L’abbessaille (c) Paul Colmar & Limoges années 1950 1960 1970 (Geste Editions)
Si la militante socialiste Pauline Roland qualifia la ville de « Rome du socialisme », si la couleur rouge évoque aussi celle répandue par les clapets ouverts des 135 fours à porcelaine, Limoges doit assurément son surnom à son ancrage à gauche.
Le mouvement ouvrier n’a cessé de se développer tout au long du XIXème siècle, sous diverses formes, comme les sociétés de secours mutuel ou les coopératives de production. La plus importante fut L’Union de Limoges, créée en 1881 : il s’agit de regrouper les consommateurs afin de leur donner la possibilité d’acheter à des prix intéressants des produits de première nécessité. L’Arédien Jean-Baptiste Couty – ouvrier peintre sur porcelaine depuis l’âge de 12 ans – en est le fondateur et elle regroupe au départ 45 familles pour un chiffre d’affaires de 932 francs ; en 1915, il y a 11 000 familles adhérentes pour un chiffre d’affaires de 5 millions de francs (ces chiffres augmenteront encore par la suite). Ce sont les Assemblées Générales qui décident de manière démocratique de la politique générale de L’Union (avec amendes pour ceux qui n’y participent pas). Il s’agit d’ « améliorer le sort de la classe ouvrière de tous ses moyens, de toutes ses forces » et de « poursuivre la disparition du régime compétitif et capitaliste actuel et l’appropriation des moyens d’échange et de production par les consommateurs associés. » Avec une devise : « Tous pour chacun, chacun pour tous. » L’Union s’installe rue de La Fonderie dans une ancienne fabrique de porcelaine, ce qui permet la construction d’entrepôts (il y en a également à la gare des Charentes) et de fours à pain, biscuiterie, confiturerie, torréfacteur pour le café et chais pour le vin. L’Union propose nourriture, vêtements, tissu, quincaillerie, mais aussi une bibliothèque de 13 000 volumes (en 1939), en particulier de littérature, revues et journaux, un foyer, des activités sportives (en particulier la lutte et la boxe), une salle de spectacles populaires (attractions diverses, théâtre, opéras et opérettes, cinéma) et de réunion, des chorales, des patronages, une colonie de vacances à La Boulinière (Île d’Oléron), une autre au Mas-Eloi, des cours de musique, de photographie, de calcul et français, des bains-douches. Des liens se tissent avec le mouvement syndical et socialiste.

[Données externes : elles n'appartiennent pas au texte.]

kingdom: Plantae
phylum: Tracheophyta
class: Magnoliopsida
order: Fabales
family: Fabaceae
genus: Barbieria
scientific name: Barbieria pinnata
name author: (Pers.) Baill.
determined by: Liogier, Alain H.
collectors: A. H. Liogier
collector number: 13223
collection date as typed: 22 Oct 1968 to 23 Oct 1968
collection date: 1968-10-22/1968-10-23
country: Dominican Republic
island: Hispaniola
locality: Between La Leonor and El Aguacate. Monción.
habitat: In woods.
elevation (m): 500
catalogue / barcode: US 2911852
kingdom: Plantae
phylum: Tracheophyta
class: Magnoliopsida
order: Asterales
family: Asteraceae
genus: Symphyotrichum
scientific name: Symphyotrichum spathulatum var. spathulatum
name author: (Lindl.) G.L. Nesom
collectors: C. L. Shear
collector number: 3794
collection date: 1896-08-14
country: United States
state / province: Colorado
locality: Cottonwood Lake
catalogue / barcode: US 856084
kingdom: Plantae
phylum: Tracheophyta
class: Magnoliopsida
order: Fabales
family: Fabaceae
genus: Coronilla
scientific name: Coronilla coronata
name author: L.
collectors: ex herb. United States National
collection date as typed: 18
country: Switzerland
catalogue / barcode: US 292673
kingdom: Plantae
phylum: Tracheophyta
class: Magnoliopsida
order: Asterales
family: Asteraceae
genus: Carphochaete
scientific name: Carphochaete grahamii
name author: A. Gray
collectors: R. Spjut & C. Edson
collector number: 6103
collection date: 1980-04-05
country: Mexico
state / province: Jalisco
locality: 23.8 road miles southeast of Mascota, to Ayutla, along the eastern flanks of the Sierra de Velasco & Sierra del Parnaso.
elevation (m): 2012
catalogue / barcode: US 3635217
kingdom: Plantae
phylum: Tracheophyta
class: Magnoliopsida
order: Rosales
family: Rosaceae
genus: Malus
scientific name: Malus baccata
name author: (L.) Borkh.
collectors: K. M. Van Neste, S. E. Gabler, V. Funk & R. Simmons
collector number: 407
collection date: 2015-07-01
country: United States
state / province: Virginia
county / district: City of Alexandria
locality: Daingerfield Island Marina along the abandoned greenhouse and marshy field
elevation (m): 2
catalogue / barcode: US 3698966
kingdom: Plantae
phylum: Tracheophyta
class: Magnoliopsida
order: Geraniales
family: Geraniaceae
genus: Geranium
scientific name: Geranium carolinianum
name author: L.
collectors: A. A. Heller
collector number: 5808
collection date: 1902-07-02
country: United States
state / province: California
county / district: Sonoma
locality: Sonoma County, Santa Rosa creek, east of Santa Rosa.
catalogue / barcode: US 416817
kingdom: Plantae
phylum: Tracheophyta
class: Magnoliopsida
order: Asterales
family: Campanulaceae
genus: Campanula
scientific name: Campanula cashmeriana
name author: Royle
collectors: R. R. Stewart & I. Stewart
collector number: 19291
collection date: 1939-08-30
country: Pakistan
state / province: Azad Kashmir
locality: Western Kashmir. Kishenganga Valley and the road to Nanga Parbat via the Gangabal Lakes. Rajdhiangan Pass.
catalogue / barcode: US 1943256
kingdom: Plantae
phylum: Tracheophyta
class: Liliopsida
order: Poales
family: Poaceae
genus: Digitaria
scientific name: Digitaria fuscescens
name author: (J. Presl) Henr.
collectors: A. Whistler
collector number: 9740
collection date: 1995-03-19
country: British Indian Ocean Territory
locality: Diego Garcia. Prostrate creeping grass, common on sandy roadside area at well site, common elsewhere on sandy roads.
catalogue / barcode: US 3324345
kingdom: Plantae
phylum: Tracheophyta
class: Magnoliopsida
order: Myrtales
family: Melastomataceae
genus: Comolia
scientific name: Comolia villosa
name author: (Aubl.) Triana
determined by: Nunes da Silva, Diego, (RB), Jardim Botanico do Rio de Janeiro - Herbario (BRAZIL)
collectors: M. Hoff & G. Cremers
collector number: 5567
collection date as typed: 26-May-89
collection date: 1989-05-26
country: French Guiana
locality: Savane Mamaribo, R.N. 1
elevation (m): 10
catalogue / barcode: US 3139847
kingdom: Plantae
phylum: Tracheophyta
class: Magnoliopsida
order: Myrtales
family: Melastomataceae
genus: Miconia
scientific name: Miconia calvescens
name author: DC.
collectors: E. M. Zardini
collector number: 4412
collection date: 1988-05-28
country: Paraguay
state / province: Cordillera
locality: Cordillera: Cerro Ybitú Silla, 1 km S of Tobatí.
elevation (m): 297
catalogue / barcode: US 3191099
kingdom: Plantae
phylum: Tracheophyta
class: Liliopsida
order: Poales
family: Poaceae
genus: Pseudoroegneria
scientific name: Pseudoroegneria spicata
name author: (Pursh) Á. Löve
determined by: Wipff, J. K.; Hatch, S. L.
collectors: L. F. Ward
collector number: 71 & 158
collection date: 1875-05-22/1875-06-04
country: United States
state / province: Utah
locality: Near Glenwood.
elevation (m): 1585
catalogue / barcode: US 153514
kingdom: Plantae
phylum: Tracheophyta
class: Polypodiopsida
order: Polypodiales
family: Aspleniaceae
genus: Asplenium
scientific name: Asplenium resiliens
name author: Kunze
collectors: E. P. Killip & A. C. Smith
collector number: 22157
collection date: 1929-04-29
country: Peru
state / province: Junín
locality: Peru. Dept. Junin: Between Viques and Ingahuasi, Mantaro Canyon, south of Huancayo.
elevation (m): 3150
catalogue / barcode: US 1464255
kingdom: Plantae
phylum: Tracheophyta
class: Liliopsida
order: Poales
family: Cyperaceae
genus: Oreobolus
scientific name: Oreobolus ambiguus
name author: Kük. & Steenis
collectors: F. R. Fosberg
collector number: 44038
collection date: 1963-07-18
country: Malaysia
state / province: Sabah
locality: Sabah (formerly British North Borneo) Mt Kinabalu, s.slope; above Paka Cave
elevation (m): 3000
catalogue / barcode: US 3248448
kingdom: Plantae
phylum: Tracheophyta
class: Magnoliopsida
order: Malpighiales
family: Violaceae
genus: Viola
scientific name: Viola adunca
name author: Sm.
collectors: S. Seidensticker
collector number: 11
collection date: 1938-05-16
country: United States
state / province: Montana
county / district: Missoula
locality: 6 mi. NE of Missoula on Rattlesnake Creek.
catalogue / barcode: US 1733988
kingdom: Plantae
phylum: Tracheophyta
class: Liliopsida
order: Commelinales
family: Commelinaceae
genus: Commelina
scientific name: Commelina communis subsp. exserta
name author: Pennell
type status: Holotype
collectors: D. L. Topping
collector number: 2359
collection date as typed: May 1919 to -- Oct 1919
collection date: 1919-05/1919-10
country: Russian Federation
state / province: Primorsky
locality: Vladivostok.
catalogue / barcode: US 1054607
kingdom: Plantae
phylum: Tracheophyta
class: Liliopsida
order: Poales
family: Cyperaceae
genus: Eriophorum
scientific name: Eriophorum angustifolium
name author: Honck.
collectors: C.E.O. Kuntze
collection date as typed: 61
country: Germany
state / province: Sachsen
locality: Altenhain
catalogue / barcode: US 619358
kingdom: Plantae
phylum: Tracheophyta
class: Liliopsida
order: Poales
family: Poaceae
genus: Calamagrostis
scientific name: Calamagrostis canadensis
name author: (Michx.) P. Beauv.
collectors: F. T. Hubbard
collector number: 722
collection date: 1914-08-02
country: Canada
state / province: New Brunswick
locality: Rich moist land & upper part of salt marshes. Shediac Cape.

Michel Laguionie a montré également de manière très précise le rôle émancipateur (et anticlérical) joué à Limoges par les Francs-Maçons, en particulier les frères de la loge des Artistes Réunis (fondée en 1827). Ils ont pris leur part dans l’action sociale et la politique, une vingtaine accédant au mandat de maire depuis la fin du XVIIIème siècle.
En septembre 1895, le congrès constitutif de la C.G.T., est le moment d’unification du mouvement syndical: il réunit les délégués de 28 fédérations d’industrie ou de métier, de 18 Bourses du travail et de 126 syndicats non fédérés (mais ll fallut attendre sept années encore pour que l’unification soit vraiment réalisée et que la Confédération commence à assumer réellement sa fonction de coordinateur et d’animateur des luttes). Le congrès s’est tenu dans la salle Antignac du café de Paris, boulevard de la Poste-aux-chevaux (aujourd’hui rue Louvrier-de-Lajolais). De cette salle, il ne reste rien ; les studios de Radio-Limoges ont été édifiés plus tard en grande partie à son emplacement.